By: Marilyn Davis
Other People Had a Goal in 1988
In 1988, my employer sent me to drug and alcohol treatment and was adamant that I receive help. They were also encouraging me to make every effort to be successful. I think it was this combination of boundaries on my behaviors while still demonstrating faith that I had the resolve, discipline, and desire to receive the help that allowed this intervention to work.
Finding my First Goal in Recovery
If my boss at Brenau University was the only one setting a goal, it probably would not have worked. My primary counselor told us on the first day, “Recovery from addiction must be a clearly defined goal to be successful. Building upon the motivation to change; what in yourself, you need to change; and how best to approach the goal of change, help create solid foundations for recovery.”
She then cautioned us that this should not be simply a one-sided goal established by a provider, sponsor, employer, or other supportive people, but must be goals that you want, to succeed. I could state that I wanted recovery, but didn’t think to make it a goal. But by making it a goal, I was able to stay in treatment.
Goals and sub-goals help us get what we want in life. Certainly, I had other goals, before my addiction took them away. Many of these improved my life; education, financial security, career, and better relationships with family and friends; those I could see as a goal.
With some of them, I mapped out specific, measurable, achievable, realistic and time-targeted goals and sub-goals, or S.M.A.R.T goals, first mentioned in the November 1981 issue of Management Review by George T. Doran.
However, it was not until I made recovery a goal in 1988, did I start to attach the principles of goal and sub-goal setting to it.
Applying S.M.A.R.T. To my Recovery Goals
Want a better opportunity for a lucrative job? Then you know that you need either a college degree or specialized training to help this goal.
All of these goals take incremental actions to define and bring about your stated goal.
My first goal for recovery was, “Don’t Use” I then set up the sub-goals for accomplishing that goal each day:
- Specific: Remain abstinent
- Measurable: Employer mandated drug screen results
- Achievable: Yes, do not use
- Realistic: Yes, if I do not use
- Time-targeted: Will be screened weekly
Benefits of Maintaining my Goals
I had very clear expectations of myself: Do not use. I would also enjoy continued employment with this goal satisfied, so remaining abstinent facilitated other goals, such as financial independence and better buying power as I called it.
I knew that viewing this goal in a semi-frivolous way much like the resolutions people create on New Year’s Day would not work. Habits and addictions take years to form and the early stages of change are the times that most people relapse.

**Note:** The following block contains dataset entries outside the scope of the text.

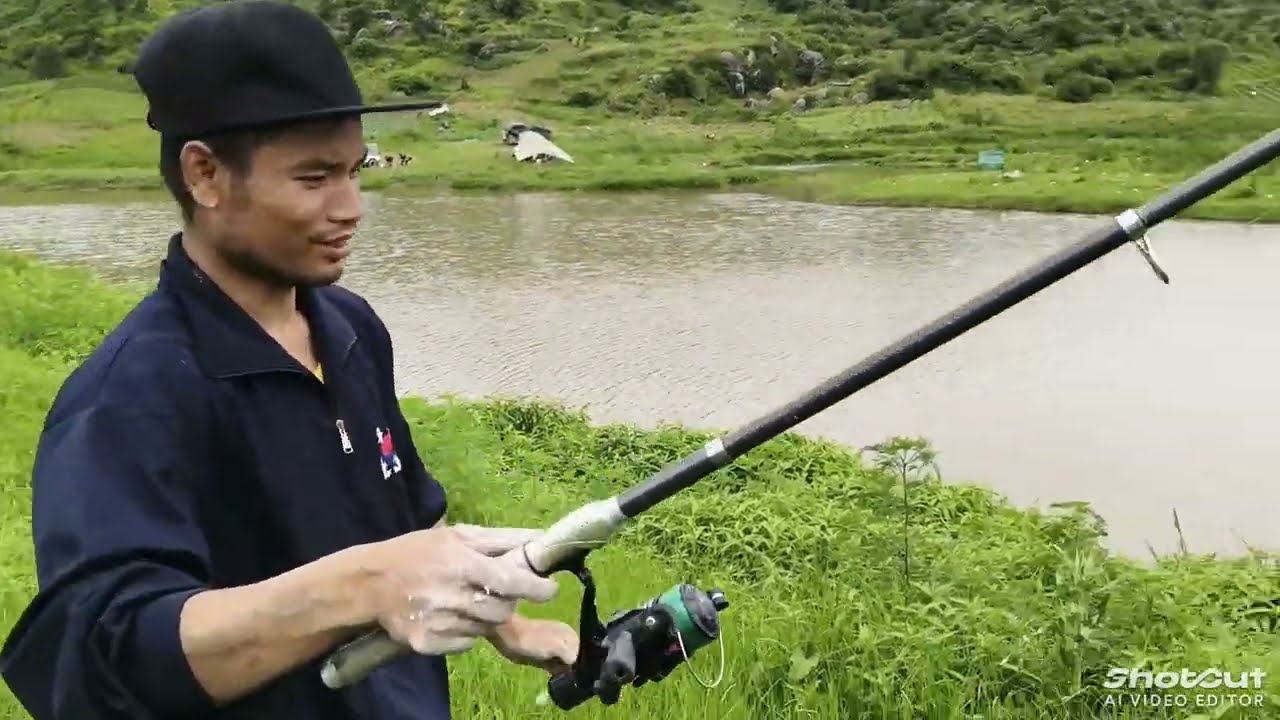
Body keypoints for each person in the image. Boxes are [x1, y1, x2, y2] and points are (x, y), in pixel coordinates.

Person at [0, 2, 578, 718]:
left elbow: (402, 517)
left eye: (355, 170)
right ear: (206, 175)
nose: (351, 206)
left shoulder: (352, 327)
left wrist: (507, 618)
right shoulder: (131, 393)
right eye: (313, 179)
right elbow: (105, 654)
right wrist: (366, 584)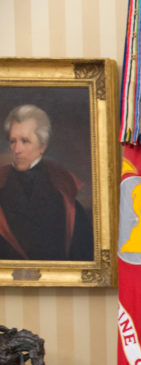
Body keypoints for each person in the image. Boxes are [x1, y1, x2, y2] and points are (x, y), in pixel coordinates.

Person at [0, 104, 93, 261]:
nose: (16, 150)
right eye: (12, 141)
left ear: (42, 146)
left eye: (25, 141)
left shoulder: (64, 196)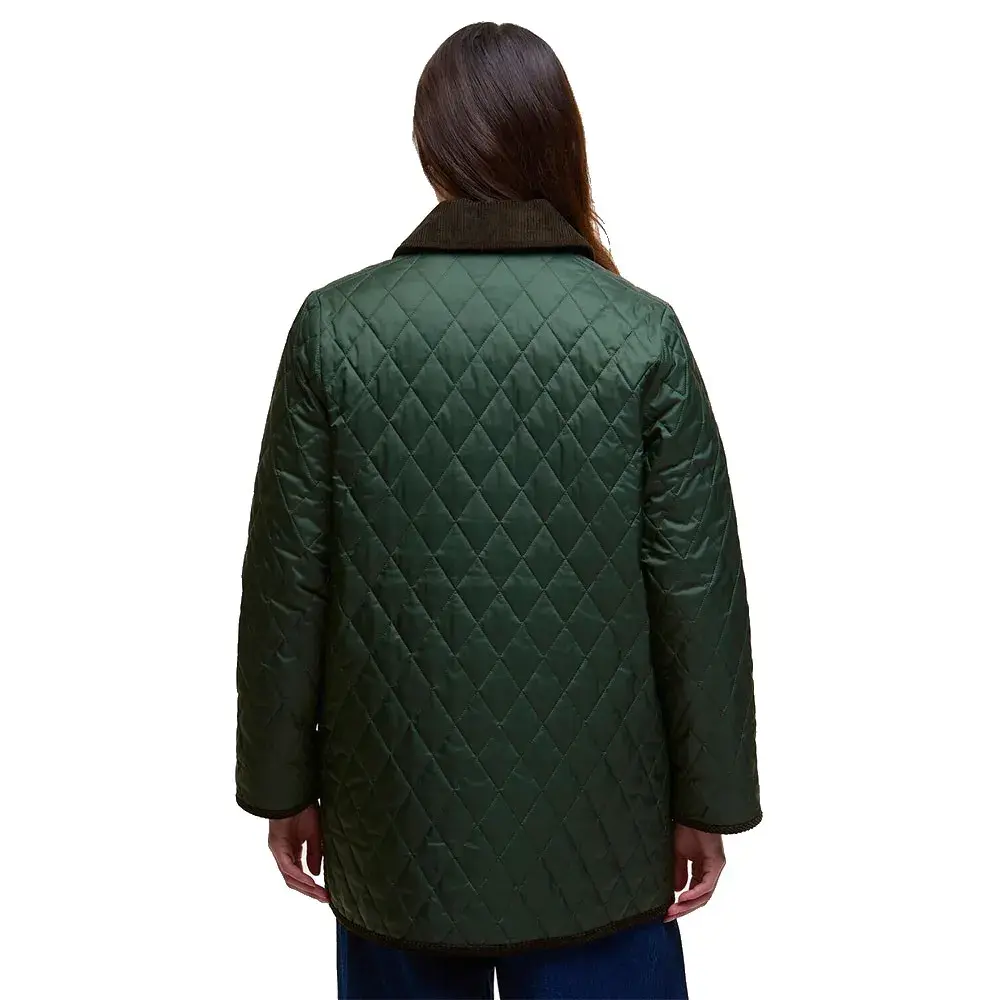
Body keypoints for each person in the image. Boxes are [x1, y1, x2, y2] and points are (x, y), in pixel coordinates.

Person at [235, 20, 761, 1000]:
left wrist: (280, 785)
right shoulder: (641, 335)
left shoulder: (334, 329)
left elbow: (286, 585)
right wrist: (709, 799)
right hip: (600, 837)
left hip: (397, 830)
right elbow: (697, 591)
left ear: (430, 147)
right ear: (560, 140)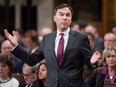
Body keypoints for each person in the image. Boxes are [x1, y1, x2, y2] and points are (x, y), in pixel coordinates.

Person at [4, 4, 101, 87]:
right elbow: (31, 60)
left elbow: (90, 64)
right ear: (54, 18)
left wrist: (92, 62)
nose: (64, 17)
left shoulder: (81, 38)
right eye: (61, 14)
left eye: (68, 15)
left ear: (71, 19)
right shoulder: (47, 39)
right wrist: (16, 45)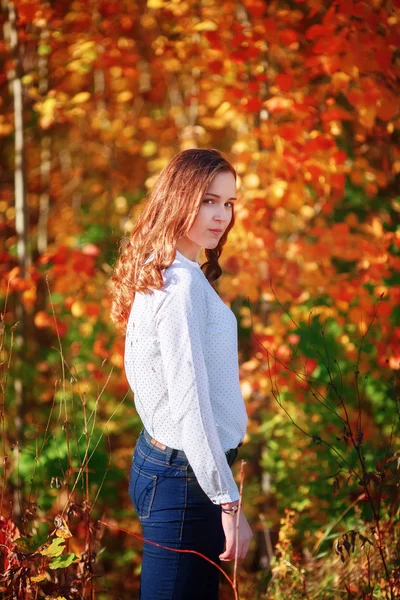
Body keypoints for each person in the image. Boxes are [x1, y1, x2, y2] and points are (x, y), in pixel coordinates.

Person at [107, 148, 253, 599]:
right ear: (179, 198)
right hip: (186, 478)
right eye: (209, 200)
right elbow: (190, 399)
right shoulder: (180, 284)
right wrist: (227, 500)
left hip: (176, 469)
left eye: (228, 203)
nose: (221, 215)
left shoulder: (173, 269)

By making my goal of abstinence time-specific and then beginning to extend the time, I was able to next realize a month in recovery, then another, and finally a year.
It was at this point that I started measuring and adjusting my recovery goal to include internal motivation and not just the external motivation of keeping my job.

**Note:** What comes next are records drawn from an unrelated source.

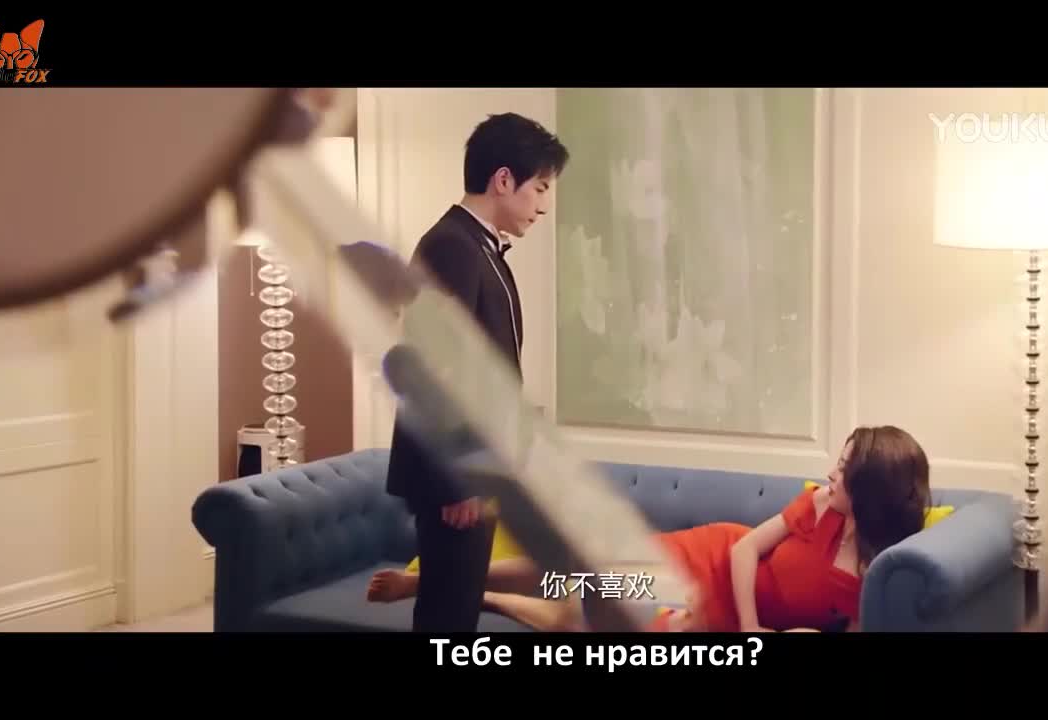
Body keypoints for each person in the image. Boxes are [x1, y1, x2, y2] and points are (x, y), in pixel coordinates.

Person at [368, 425, 932, 632]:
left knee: (582, 616)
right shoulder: (820, 506)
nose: (831, 472)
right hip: (703, 561)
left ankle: (476, 595)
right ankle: (440, 580)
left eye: (844, 468)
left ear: (870, 489)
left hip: (709, 611)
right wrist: (751, 626)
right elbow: (744, 550)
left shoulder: (873, 577)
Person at [374, 112, 569, 632]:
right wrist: (457, 482)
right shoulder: (451, 247)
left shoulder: (480, 246)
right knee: (447, 618)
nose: (544, 205)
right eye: (540, 187)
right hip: (456, 480)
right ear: (503, 179)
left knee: (458, 613)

The Emotional Side of Goal Setting
The emotional side of accomplishing goals is personal. Some people, process on the positive side and view a four-year commitment to getting a degree as a way to ensure a better job at the end of their four-year education.
Other people belabor the time they have to spend just getting ready to get a job. Motivation, incentive, and reason are driven by positive and negative emotions, attitudes and actions.For some people, the bottom and the associated feelings of low self-worth, guilt and shame prompt a wish to change for the better and to receive better outcomes.

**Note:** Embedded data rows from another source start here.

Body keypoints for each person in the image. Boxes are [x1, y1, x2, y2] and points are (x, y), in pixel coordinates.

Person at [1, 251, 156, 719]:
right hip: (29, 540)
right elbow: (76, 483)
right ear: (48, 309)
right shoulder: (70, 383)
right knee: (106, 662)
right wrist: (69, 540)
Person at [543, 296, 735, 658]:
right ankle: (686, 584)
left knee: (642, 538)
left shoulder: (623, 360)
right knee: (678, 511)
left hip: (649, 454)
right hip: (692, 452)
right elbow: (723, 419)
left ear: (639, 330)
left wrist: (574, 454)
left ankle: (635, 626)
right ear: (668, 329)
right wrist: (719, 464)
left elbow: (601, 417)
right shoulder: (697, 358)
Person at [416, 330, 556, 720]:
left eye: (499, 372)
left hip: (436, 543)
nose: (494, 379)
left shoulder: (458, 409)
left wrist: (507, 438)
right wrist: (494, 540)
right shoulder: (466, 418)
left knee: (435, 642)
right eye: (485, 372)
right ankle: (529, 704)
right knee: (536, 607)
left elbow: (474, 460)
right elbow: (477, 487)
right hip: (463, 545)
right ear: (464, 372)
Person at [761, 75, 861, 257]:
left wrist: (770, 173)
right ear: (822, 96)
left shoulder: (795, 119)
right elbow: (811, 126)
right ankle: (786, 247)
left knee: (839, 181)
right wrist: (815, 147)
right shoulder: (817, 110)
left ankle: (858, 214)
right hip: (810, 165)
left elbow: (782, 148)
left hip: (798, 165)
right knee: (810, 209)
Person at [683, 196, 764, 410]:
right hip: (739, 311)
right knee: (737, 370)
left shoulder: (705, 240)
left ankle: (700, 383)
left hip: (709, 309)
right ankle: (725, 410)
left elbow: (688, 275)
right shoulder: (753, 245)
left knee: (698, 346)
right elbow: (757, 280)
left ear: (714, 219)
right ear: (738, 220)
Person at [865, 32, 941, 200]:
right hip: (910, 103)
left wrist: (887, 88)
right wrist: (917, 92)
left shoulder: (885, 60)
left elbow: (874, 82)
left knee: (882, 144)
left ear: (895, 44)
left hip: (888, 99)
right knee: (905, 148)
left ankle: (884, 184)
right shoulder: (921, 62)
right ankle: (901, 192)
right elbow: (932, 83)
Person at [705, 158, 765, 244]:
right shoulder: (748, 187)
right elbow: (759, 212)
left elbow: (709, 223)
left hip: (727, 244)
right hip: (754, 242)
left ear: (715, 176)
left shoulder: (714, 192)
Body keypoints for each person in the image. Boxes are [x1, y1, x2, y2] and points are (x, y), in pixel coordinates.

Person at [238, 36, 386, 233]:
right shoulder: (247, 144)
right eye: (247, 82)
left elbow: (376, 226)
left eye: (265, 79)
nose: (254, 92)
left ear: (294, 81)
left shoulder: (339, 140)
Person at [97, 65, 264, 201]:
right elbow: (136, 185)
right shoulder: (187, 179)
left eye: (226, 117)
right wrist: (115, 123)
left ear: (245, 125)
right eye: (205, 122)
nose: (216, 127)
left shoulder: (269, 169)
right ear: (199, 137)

For others, the bottom gives them a sense of relief; they have been caught and change is going to produce different and better outcomes.
It does not matter which side of the coin you are on if changing for the better is your goal.
How Best to Accomplish Your Goals of Recovery?
Each person will find their own complimentary method for reaching their goal of recovery. However, having knowledgeable, supportive people help direct us to our goal of recovery is usually more productive and less time-consuming than going it alone.
There are more approaches to helping people than when I got into recovery almost 29 years ago.
There are 12 Step based, faith-based, and secular approaches to help people recover from substance abuse. These approaches work for those people who adhere to the fundamental philosophy for each type of Recovery Supportive meeting.
When you find a Recovery Supportive meeting that genuinely and authentically mimics your beliefs about recovery, you will get encouragement, guidance, support, and friendships. These, in turn, will help you stay focused on your goal of recovery.
What are Your Recovery Goals for 2018?
“The new year stands before us, like a chapter in a book, waiting to be written. We can help write that story by setting a goal. Write it down. Take a piece of paper, a few hours of your time, and write it all down – as an affirmation of you, your life, and your ability to choose.”― Melody Beattie –
Writing, and recovery heals the heart.